Please print exactly the lines running from the one that contains "[239,639,289,658] them, ->" to the end of the data, with both lines included.

BEGIN Data records

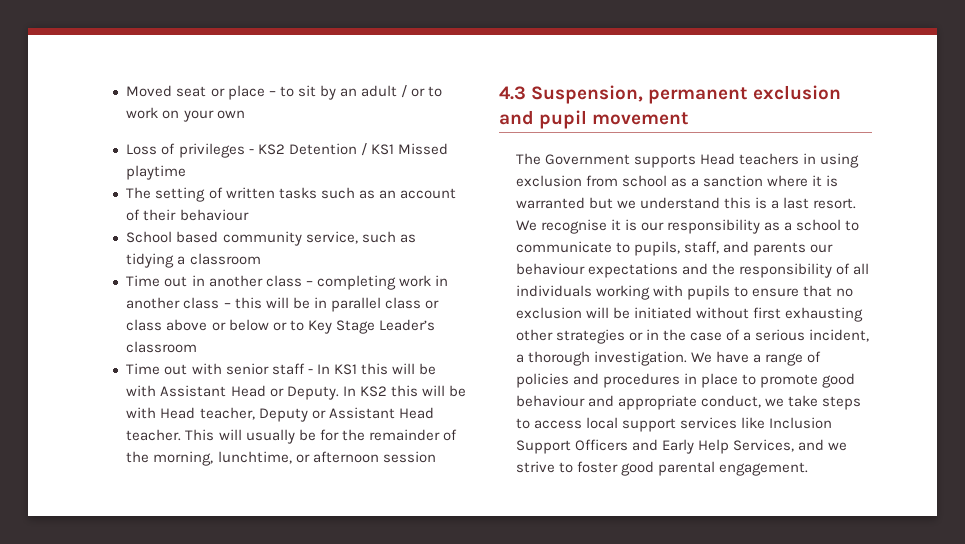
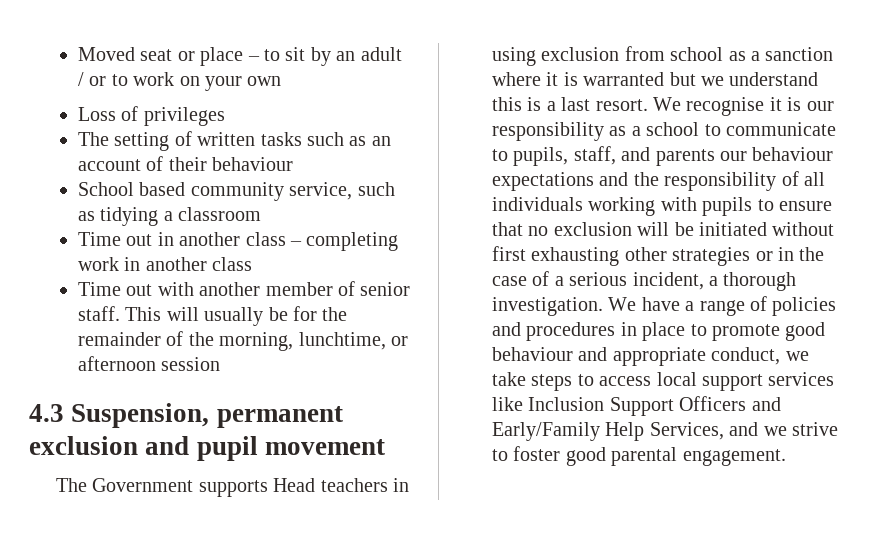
[248,143,448,156] [126,165,187,180] - KS2 Detention / KS1 Missed playtime -> (225, 116) none
[223,297,439,312] [126,319,435,334] [126,341,198,353] [126,363,436,375] [126,385,466,400] [126,407,434,422] [126,429,182,441] – this will be in parallel class or class above or below or to Key Stage Leader’s classroom // Time out with senior staff - In KS1 this will be with Assistant Head or Deputy. In KS2 this will be with Head teacher, Deputy or Assistant Head teacher. -> [78,281,411,296] [78,306,121,321] // Time out with another member of senior staff.
[662,439,695,454] Early -> [492,422,601,441] Early/Family

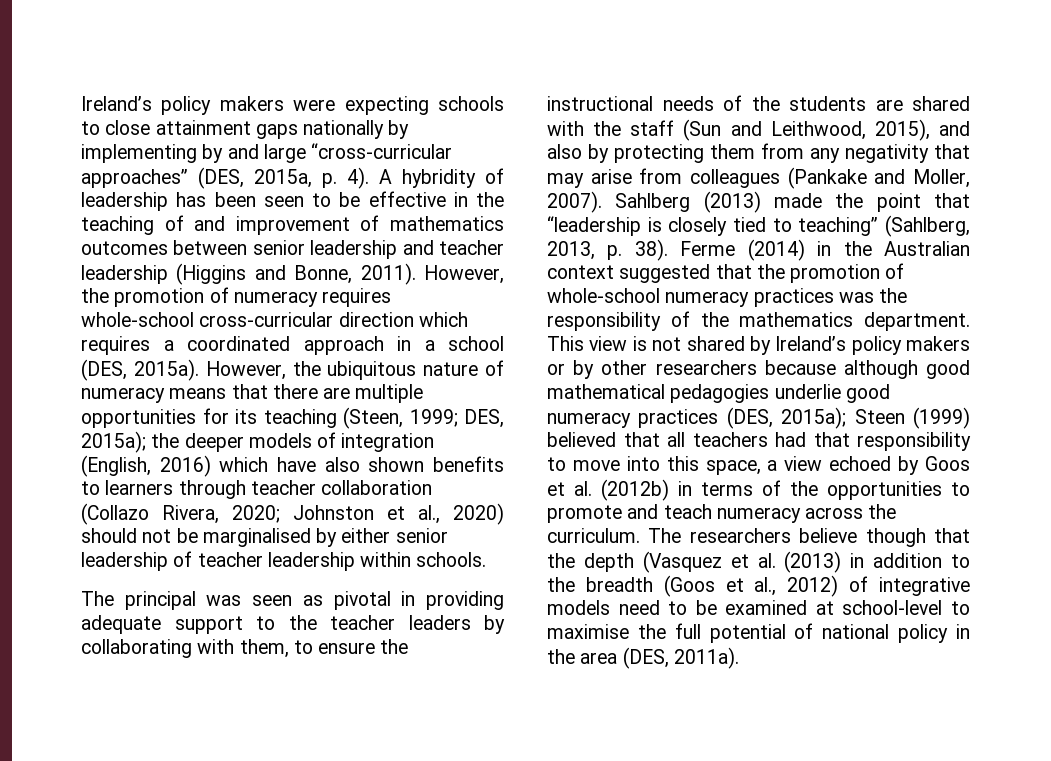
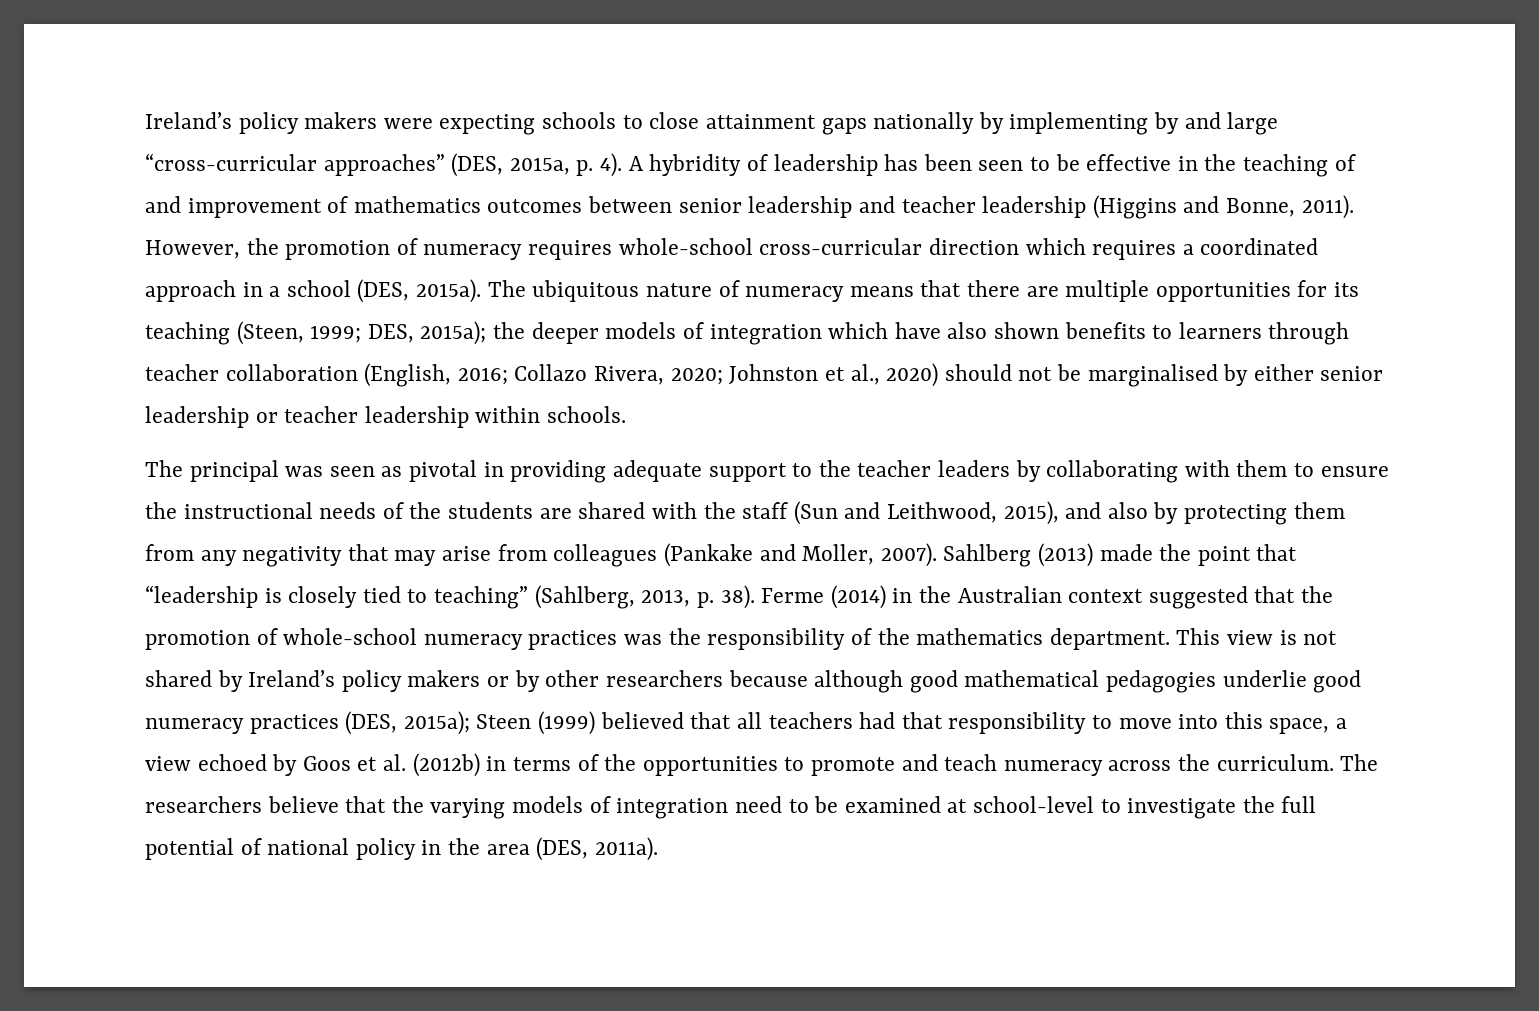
[205,361,321,380] However, the -> [487,280,526,297] The
[81,455,211,477] (English, 2016) -> (822, 334) none
[81,503,149,525] (Collazo -> [364,363,588,387] (English, 2016; Collazo
[173,551,193,567] of -> [255,412,278,423] or
[239,639,289,658] them, -> [1236,460,1288,477] them
[865,528,970,547] [547,551,970,573] [547,575,970,597] [547,600,610,615] though that the depth (Vasquez et al. (2013) in addition to the breadth (Goos et al., 2012) of integrative models -> [345,796,729,819] that the varying models of integration
[547,624,629,639] maximise -> [1127,798,1237,819] investigate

END Data records

== Task response ==
[239,639,289,658] them, -> [1236,460,1288,477] them
[865,528,970,547] [547,551,970,573] [547,575,970,597] [547,600,610,615] though that the depth (Vasquez et al. (2013) in addition to the breadth (Goos et al., 2012) of integrative models -> [345,796,729,819] that the varying models of integration
[547,624,629,639] maximise -> [1127,798,1237,819] investigate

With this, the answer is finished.